Déportation de demandeurs d’asile vers le Rwanda: la mesure « honteuse » du Royaume-Uni
Ce mardi, un avion reliera Londres au Rwanda avec des demandeurs d’asile à son bord. Le premier d’une longue série de vols déportant des personnes arrivées illégalement au Royaume-Uni. C’est en tout cas ce qui est prévu par le gouvernement de Boris Johnson.
Un aller simple pour le Rwanda. 6500 kilomètres. C’est le traitement que le gouvernement britannique compte réserver à toutes les personnes arrivant illégalement sur ses terres, peu importe leur pays d’origine. Le premier avion, prévu initialement pour 37 demandeurs d’asile, décolle ce mardi avec finalement 9 passagers. Cette mesure phare du « plan immigration » de Boris Johnson est loin de faire l’unanimité.

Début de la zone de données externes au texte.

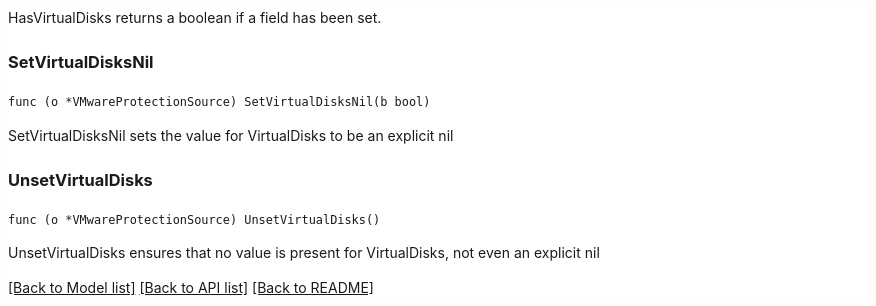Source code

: HasVirtualDisks returns a boolean if a field has been set.

### SetVirtualDisksNil

`func (o *VMwareProtectionSource) SetVirtualDisksNil(b bool)`

 SetVirtualDisksNil sets the value for VirtualDisks to be an explicit nil

### UnsetVirtualDisks
`func (o *VMwareProtectionSource) UnsetVirtualDisks()`

UnsetVirtualDisks ensures that no value is present for VirtualDisks, not even an explicit nil

[[Back to Model list]](../README.md#documentation-for-models) [[Back to API list]](../README.md#documentation-for-api-endpoints) [[Back to README]](../README.md)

D’après les autorités britanniques, les personnes concernées pourront bénéficier d’un hébergement et d’un soutien au Rwanda pendant que leur demande d’asile est examinée par le gouvernement rwandais. Si celle-ci est acceptée, elles pourront y rester pendant une période pouvant aller jusqu’à cinq ans. Les personnes dont la demande d’asile au Rwanda est rejetée se verront offrir la possibilité de demander d’autres voies d’immigration, mais risquent toujours d’être expulsées.
Moins de passagers que prévu
Ce lundi, la Cour de Justice britannique examinait l’appel des associations Care4Calais et Detention Action, accompagnées de l’Union des services publics et commerciaux qui représente 80 % du personnel des forces frontalières, visant à faire annuler le premier départ de demandeurs d’asile en direction du Rwanda. L’appel a été rejeté.

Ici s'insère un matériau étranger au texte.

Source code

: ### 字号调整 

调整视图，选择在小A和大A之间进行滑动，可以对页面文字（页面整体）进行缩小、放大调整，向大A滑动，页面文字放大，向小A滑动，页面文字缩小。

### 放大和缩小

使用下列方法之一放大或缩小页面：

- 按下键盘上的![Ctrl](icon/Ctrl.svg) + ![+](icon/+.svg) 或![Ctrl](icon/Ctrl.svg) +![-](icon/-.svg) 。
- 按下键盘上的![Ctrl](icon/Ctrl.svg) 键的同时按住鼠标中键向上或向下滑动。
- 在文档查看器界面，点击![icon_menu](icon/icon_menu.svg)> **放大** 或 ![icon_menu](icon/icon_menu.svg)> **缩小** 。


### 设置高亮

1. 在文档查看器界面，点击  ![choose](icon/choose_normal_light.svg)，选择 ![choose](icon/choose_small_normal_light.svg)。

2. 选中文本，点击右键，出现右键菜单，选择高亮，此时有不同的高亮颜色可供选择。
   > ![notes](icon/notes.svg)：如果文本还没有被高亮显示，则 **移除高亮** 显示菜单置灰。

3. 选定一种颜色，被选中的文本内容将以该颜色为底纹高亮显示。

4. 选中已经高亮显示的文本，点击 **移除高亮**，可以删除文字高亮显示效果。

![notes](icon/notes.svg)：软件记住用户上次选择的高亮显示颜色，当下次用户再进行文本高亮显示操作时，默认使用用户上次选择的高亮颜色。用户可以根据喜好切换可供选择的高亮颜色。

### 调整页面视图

Outre cet appel, les associations ont engagé un avocat pour chaque réfugié afin de les faire retirer individuellement du vol. Ainsi, parmi les 37 demandeurs d’asile prévus, 26 n’ont pas été contraint de prendre l’avion, selon les informations qu’une source du ministère de l’Intérieur a transmises à la BBC. Parmi ceux devant partir initialement se trouvaient notamment des Iraniens, des Irakiens, des Albanais et un Syrien. Un document avait été remis à certains demandeurs d’asile indiquant que leur déportation ne pouvait faire l’objet d’un appel.
Cette délocalisation des demandeurs d’asile vers le Rwanda est une mesure phare du « plan immigration » présenté par Boris Johnson le 14 avril. Ce lundi, l’élu conservateur a défendu son projet sur les ondes de la radio LBC. « Les groupes criminels qui mettent la vie des gens en danger dans la Manche doivent comprendre que leur modèle économique va s’effondrer sous ce gouvernement ». Les arrivées n’ont pourtant fait qu’augmenter depuis le début de son manda. Avec plus de 10 000 personnes arrivées illégalement sur les côtes britanniques, l’année 2022 bat tous les records.

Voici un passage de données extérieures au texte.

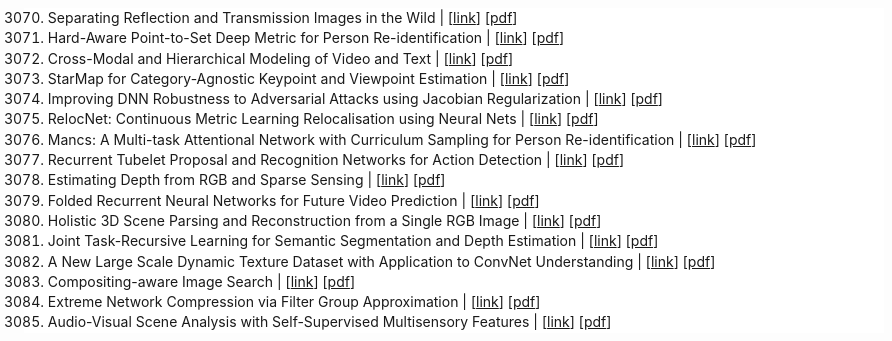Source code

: 3070. Separating Reflection and Transmission Images in the Wild | [[link](https://www.ecva.net/papers/eccv_2018/papers_ECCV/html/Patrick_Wieschollek_Separating_Reflection_and_ECCV_2018_paper.php)] [[pdf](https://www.ecva.net/papers/eccv_2018/papers_ECCV/papers/Patrick_Wieschollek_Separating_Reflection_and_ECCV_2018_paper.pdf)] 
3071. Hard-Aware Point-to-Set Deep Metric for Person Re-identification | [[link](https://www.ecva.net/papers/eccv_2018/papers_ECCV/html/Rui_Yu_Hard-Aware_Point-to-Set_Deep_ECCV_2018_paper.php)] [[pdf](https://www.ecva.net/papers/eccv_2018/papers_ECCV/papers/Rui_Yu_Hard-Aware_Point-to-Set_Deep_ECCV_2018_paper.pdf)] 
3072. Cross-Modal and Hierarchical Modeling of Video and Text | [[link](https://www.ecva.net/papers/eccv_2018/papers_ECCV/html/Bowen_Zhang_Cross-Modal_and_Hierarchical_ECCV_2018_paper.php)] [[pdf](https://www.ecva.net/papers/eccv_2018/papers_ECCV/papers/Bowen_Zhang_Cross-Modal_and_Hierarchical_ECCV_2018_paper.pdf)] 
3073. StarMap for Category-Agnostic Keypoint and Viewpoint Estimation | [[link](https://www.ecva.net/papers/eccv_2018/papers_ECCV/html/Xingyi_Zhou_Category-Agnostic_Semantic_Keypoint_ECCV_2018_paper.php)] [[pdf](https://www.ecva.net/papers/eccv_2018/papers_ECCV/papers/Xingyi_Zhou_Category-Agnostic_Semantic_Keypoint_ECCV_2018_paper.pdf)] 
3074. Improving DNN Robustness to Adversarial Attacks using Jacobian Regularization | [[link](https://www.ecva.net/papers/eccv_2018/papers_ECCV/html/Daniel_Jakubovitz_Improving_DNN_Robustness_ECCV_2018_paper.php)] [[pdf](https://www.ecva.net/papers/eccv_2018/papers_ECCV/papers/Daniel_Jakubovitz_Improving_DNN_Robustness_ECCV_2018_paper.pdf)] 
3075. RelocNet: Continuous Metric Learning Relocalisation using Neural Nets | [[link](https://www.ecva.net/papers/eccv_2018/papers_ECCV/html/Vassileios_Balntas_RelocNet_Continous_Metric_ECCV_2018_paper.php)] [[pdf](https://www.ecva.net/papers/eccv_2018/papers_ECCV/papers/Vassileios_Balntas_RelocNet_Continous_Metric_ECCV_2018_paper.pdf)] 
3076. Mancs: A Multi-task Attentional Network with Curriculum Sampling for Person Re-identification | [[link](https://www.ecva.net/papers/eccv_2018/papers_ECCV/html/Cheng_Wang_Mancs_A_Multi-task_ECCV_2018_paper.php)] [[pdf](https://www.ecva.net/papers/eccv_2018/papers_ECCV/papers/Cheng_Wang_Mancs_A_Multi-task_ECCV_2018_paper.pdf)] 
3077. Recurrent Tubelet Proposal and Recognition Networks for Action Detection | [[link](https://www.ecva.net/papers/eccv_2018/papers_ECCV/html/Dong_Li_Recurrent_Tubelet_Proposal_ECCV_2018_paper.php)] [[pdf](https://www.ecva.net/papers/eccv_2018/papers_ECCV/papers/Dong_Li_Recurrent_Tubelet_Proposal_ECCV_2018_paper.pdf)] 
3078. Estimating Depth from RGB and Sparse Sensing | [[link](https://www.ecva.net/papers/eccv_2018/papers_ECCV/html/Zhao_Chen_Estimating_Depth_from_ECCV_2018_paper.php)] [[pdf](https://www.ecva.net/papers/eccv_2018/papers_ECCV/papers/Zhao_Chen_Estimating_Depth_from_ECCV_2018_paper.pdf)] 
3079. Folded Recurrent Neural Networks for Future Video Prediction | [[link](https://www.ecva.net/papers/eccv_2018/papers_ECCV/html/Marc_Oliu_Folded_Recurrent_Neural_ECCV_2018_paper.php)] [[pdf](https://www.ecva.net/papers/eccv_2018/papers_ECCV/papers/Marc_Oliu_Folded_Recurrent_Neural_ECCV_2018_paper.pdf)] 
3080. Holistic 3D Scene Parsing and Reconstruction from a Single RGB Image | [[link](https://www.ecva.net/papers/eccv_2018/papers_ECCV/html/Siyuan_Huang_Monocular_Scene_Parsing_ECCV_2018_paper.php)] [[pdf](https://www.ecva.net/papers/eccv_2018/papers_ECCV/papers/Siyuan_Huang_Monocular_Scene_Parsing_ECCV_2018_paper.pdf)] 
3081. Joint Task-Recursive Learning for Semantic Segmentation and Depth Estimation | [[link](https://www.ecva.net/papers/eccv_2018/papers_ECCV/html/Zhenyu_Zhang_Joint_Task-Recursive_Learning_ECCV_2018_paper.php)] [[pdf](https://www.ecva.net/papers/eccv_2018/papers_ECCV/papers/Zhenyu_Zhang_Joint_Task-Recursive_Learning_ECCV_2018_paper.pdf)] 
3082. A New Large Scale Dynamic Texture Dataset with Application to ConvNet Understanding | [[link](https://www.ecva.net/papers/eccv_2018/papers_ECCV/html/Isma_Hadji_A_New_Large_ECCV_2018_paper.php)] [[pdf](https://www.ecva.net/papers/eccv_2018/papers_ECCV/papers/Isma_Hadji_A_New_Large_ECCV_2018_paper.pdf)] 
3083. Compositing-aware Image Search | [[link](https://www.ecva.net/papers/eccv_2018/papers_ECCV/html/Hengshuang_Zhao_Compositing-aware_Image_Search_ECCV_2018_paper.php)] [[pdf](https://www.ecva.net/papers/eccv_2018/papers_ECCV/papers/Hengshuang_Zhao_Compositing-aware_Image_Search_ECCV_2018_paper.pdf)] 
3084. Extreme Network Compression via Filter Group Approximation | [[link](https://www.ecva.net/papers/eccv_2018/papers_ECCV/html/Bo_Peng_Extreme_Network_Compression_ECCV_2018_paper.php)] [[pdf](https://www.ecva.net/papers/eccv_2018/papers_ECCV/papers/Bo_Peng_Extreme_Network_Compression_ECCV_2018_paper.pdf)] 
3085. Audio-Visual Scene Analysis with Self-Supervised Multisensory Features | [[link](https://www.ecva.net/papers/eccv_2018/papers_ECCV/html/Andrew_Owens_Audio-Visual_Scene_Analysis_ECCV_2018_paper.php)] [[pdf](https://www.ecva.net/papers/eccv_2018/papers_ECCV/papers/Andrew_Owens_Audio-Visual_Scene_Analysis_ECCV_2018_paper.pdf)]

Le gouvernement rwandais de Paul Kagame assure être en capacité de fournir de bonnes conditions d’accueil. Mais aucune garantie n’a encore été donnée à ce sujet. Pour financer cette sous-traitance, Londres promet 120 millions de livres (140 millions d’euros) par an au Rwanda.
La communauté internationale s’indigne
Le Haut-commissaire de l’ONU pour les réfugiés, Filippo Grandi, a condamné énergiquement la mesure ce lundi. « Cela ne va pas du tout, cet accord ne va pas du tout pour tellement de raisons différentes », a-t-il déclaré au cours d’une conférence de presse à Genève. « On parle d’un pays avec des structures et des ressources qui exporte ses responsabilités vers un autre pays, le Rwanda. Cela crée un précédent catastrophique. » Un avis que Sacha Deshmukh, le directeur général d’Amnesty International UK partage. « Il s’agit d’un abandon clair et honteux de la responsabilité du Royaume-Uni envers les réfugiés, qui est prévue par la Convention relative au statut des réfugiés [de Genève]. »
Sacha Deshmukh rappelle par la même occasion qu’un accord similaire avait été noué entre Israël, l’Ouganda et le Rwanda. Cet accord, qu’il qualifie de « désastreux », a rapidement été abandonné.
Le Royaume-Uni est le premier pays européen à concrétiser un tel accord de sous-traitance des demandes d’asile avec un pays extérieur. Une mesure qui n’aurait pas été possible si le pays était encore membre de l’Union européenne. Et son application ne fait que commencer : 130 autres personnes ont été informées qu’elles devraient être envoyées au Rwanda ce vendredi.